Stage exit criteria that hold up

The single highest-leverage change to any forecast is tighter exit criteria on the Commit stage. If a deal in Commit doesn't have all four of the below, downgrade it to Best Case and inspect why.

  • Economic buyer confirmed by name, met in the last 14 days.
  • Decision criteria received in writing (email, doc, or slack from customer).
  • Verbal or written approval on price and terms.
  • Redlines returned (for legal-heavy deals) OR clear next step to signature with a date.

Red flags to watch every week

  • 'Waiting on legal' — check when the redlines actually went out. If > 14 days, escalate.
  • 'Just need budget approval' — who is the approver, when did they last engage?
  • Deal pushed 3+ times — this is almost never going to close in your period.
  • Amount changed but stage didn't — either scope moved or the rep is fishing.
  • Champion hasn't been contacted in 21+ days — they've forgotten about you.

The pipeline scorecard (copyable)

Use this scorecard on every Commit deal. A deal scoring < 12 should be downgraded regardless of the rep's confidence.

Deal: __________________  Amount: $______  Close: ______

Score (0/1/2 each):
[ ] Economic buyer identified + met in 14 days
[ ] Champion strong (2), weak (1), none (0)
[ ] Decision criteria in writing
[ ] Compelling event / deadline
[ ] Budget confirmed
[ ] Legal / procurement path known
[ ] Verifiable next step + date
[ ] Deal not slipped from prior period

Total (max 16): _____   →   Commit: ≥12   Best Case: 8–11   Pipeline: <8

FAQs

How long should this actually take?

45 minutes for a team of 4–6 AEs, 25 minutes 1:1. If it's running over an hour you're inspecting too many deals — set a threshold and skip the rest.

Should the rep or the manager drive the meeting?

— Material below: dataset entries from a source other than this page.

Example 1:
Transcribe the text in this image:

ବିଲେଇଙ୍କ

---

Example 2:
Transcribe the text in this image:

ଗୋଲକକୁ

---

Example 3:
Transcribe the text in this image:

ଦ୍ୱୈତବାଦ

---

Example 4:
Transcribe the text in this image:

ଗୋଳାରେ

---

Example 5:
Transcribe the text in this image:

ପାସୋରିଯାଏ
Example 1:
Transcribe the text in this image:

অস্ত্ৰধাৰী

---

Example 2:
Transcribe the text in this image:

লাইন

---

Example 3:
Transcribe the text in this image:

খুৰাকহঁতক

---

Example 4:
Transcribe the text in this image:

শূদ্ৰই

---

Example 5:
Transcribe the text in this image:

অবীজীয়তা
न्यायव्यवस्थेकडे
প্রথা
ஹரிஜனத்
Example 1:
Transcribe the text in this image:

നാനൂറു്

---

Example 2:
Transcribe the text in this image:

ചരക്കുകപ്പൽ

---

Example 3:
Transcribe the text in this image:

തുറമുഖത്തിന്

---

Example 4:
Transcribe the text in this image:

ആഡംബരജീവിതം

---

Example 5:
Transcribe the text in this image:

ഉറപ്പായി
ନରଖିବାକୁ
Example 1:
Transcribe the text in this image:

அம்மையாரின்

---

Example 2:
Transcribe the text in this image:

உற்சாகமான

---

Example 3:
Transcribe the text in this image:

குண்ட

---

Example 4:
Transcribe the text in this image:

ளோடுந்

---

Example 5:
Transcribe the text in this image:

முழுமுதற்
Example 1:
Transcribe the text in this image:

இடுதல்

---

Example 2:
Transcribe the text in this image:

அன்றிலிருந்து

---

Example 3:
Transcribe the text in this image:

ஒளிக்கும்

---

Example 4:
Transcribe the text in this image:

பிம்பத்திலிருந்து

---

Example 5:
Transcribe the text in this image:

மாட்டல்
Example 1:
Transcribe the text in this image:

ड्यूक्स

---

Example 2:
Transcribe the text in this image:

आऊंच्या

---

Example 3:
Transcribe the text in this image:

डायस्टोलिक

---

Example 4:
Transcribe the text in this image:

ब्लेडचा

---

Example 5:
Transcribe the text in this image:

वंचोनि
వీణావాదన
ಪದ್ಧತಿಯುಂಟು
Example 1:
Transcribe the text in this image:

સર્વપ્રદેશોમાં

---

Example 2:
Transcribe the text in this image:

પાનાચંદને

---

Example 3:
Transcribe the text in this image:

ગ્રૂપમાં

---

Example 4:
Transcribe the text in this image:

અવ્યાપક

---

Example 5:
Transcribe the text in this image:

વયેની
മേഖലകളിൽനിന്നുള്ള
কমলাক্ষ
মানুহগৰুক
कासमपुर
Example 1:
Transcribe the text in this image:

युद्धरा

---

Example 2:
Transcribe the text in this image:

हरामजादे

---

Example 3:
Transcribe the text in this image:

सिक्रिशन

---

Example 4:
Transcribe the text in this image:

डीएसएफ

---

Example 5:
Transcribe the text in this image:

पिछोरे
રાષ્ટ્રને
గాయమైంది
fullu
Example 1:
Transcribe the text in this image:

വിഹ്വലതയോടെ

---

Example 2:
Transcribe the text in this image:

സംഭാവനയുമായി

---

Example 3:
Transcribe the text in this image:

The rep presents each deal; the manager asks the four questions. Manager-driven reviews turn into interrogations; rep-driven ones without questions turn into storytelling.

How does this differ from the forecast call?

Pipeline review inspects the whole book weekly. The forecast call locks the number for the period — usually 2–4 weeks out. Pipeline review is diagnostic; forecast is a commitment.

Do I need this if I have a good CRM?

Yes. The CRM captures what happened; the review inspects whether the meaning matches the data. Great CRM hygiene doesn't replace human inspection of the top 10 deals.

What's the right threshold?

Start with deals ≥ 1% of the AE's quarterly quota. So a rep with a $500K quarterly quota inspects every deal ≥ $5K in this meeting.